PS the only reason we run a 'catch can" on our turbo cars is that if we dont the oil will accumilate in the up pipe from the intercooler and gum up a very expensive front mount intercooler at somepoint as well as causing a small amount of fluctuation in the ECU from a oil mix in the freash air.
 
CW said:
I run one I got off ebay and it works well no more oil in the air filter or in the engine compartment. It takes a few months before I need to drain it. I'm happy with it.
OCT_0901_A2K.jpg

Good looking setup there. What do you think of hte build quality?

I must admit that I feel dirty looking at stuff targeted to ricers for my Jeeps :D
 
GSequoia said:
Good looking setup there. What do you think of hte build quality?

I must admit that I feel dirty looking at stuff targeted to ricers for my Jeeps :D

I was that way but I couldn't bring myself to put tin can under the hood of my expensive stroker either. The fill level tube makes it easy to know when it needs to be emptied. Finding a place to mount it is a pain though, It fits pretty good next to the hood latch on the drivers side, but I have to take it off the mounting bracket to drain it.

★ ★ ★ ★ ★ ★ ★

Your instructions: Continue the forum thread about oil catch cans from the point where it stops.

Collected material:
★ ★ ★ ★ ★ ★ ★

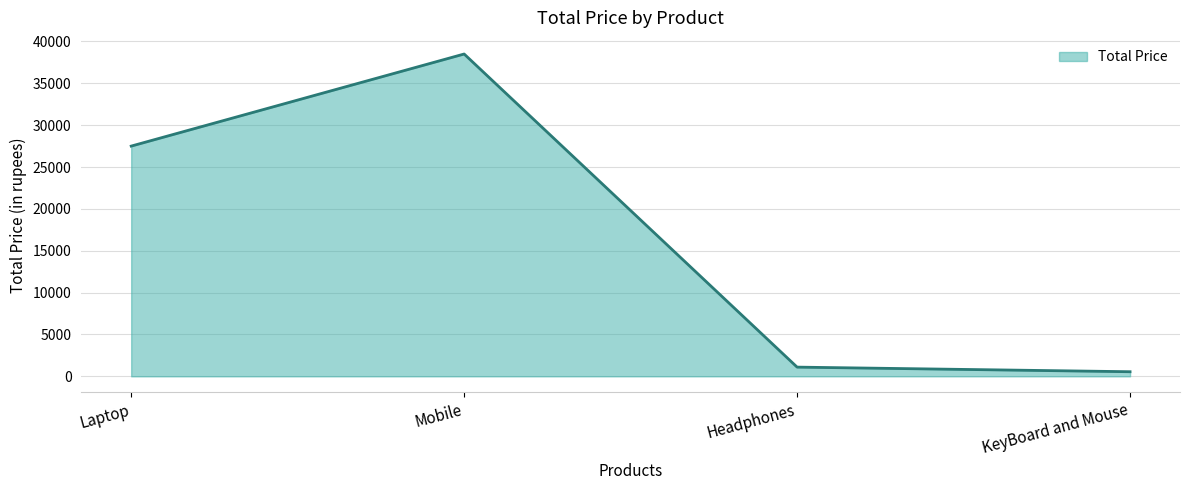

True or false: there are more than 1 points higher than both neighbors.

False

★ ★ ★ ★ ★ ★ ★

Answer for the task:
Summit makes one with a breether on top that would work decent. SUM-G1506 $29.99
 
this is another big seller for the arena I am in with the turbo's and all...

weaponr_oilcatchtank_LRG.jpg


if that interest ya its only 59$ lol
 
Thanks for the responses ... those aftermarket units look nice and pretty, but I think the can would work just as well.

I'm going to go ahead and make mine, and try to add the side clear tubing as a "gauge" to let me know when to drain it.

I also might use a ball valve on the bottom to make it easier to drain. Just reach down, turn the lever with your hand to drain the oil into another can or something.

Also ... looking at the DYI instructions, I think the stiff putty-type of epoxy would be good for installing the pipes. You can buy it as "gas tank repair" putty. I used it on a gas tank when I was 16 and had a '67 VW Beetle, and it worked great. Dried solid, but not brittle like JB Weld.
 
chris1044 said:
Now I assume you know what your talking about, but then why on some NA engines (as most do have a PCV) when the PCV sticks open (constantly allowing the crank case vapor into the intake) will it set a code?

I can only guess that this is the case on newer computer-controlled engines that have to meet much tighter emissions regs. If oil vapors are allowed to enter the intake manifold unhindered, they'll increase the hydrocarbon emissions unless all the oil vapor is burnt in the cylinders.
The HC emissions from my stroker were only 36ppm at the last vehicle inspection. I don't know if the catch can made the difference though 'cause I didn't have the emissions check on the stroker before I installed it. I CAN tell you that my old 4.0 put out 120ppm of HC and it was in an excellent state of tune with negligible oil consumption.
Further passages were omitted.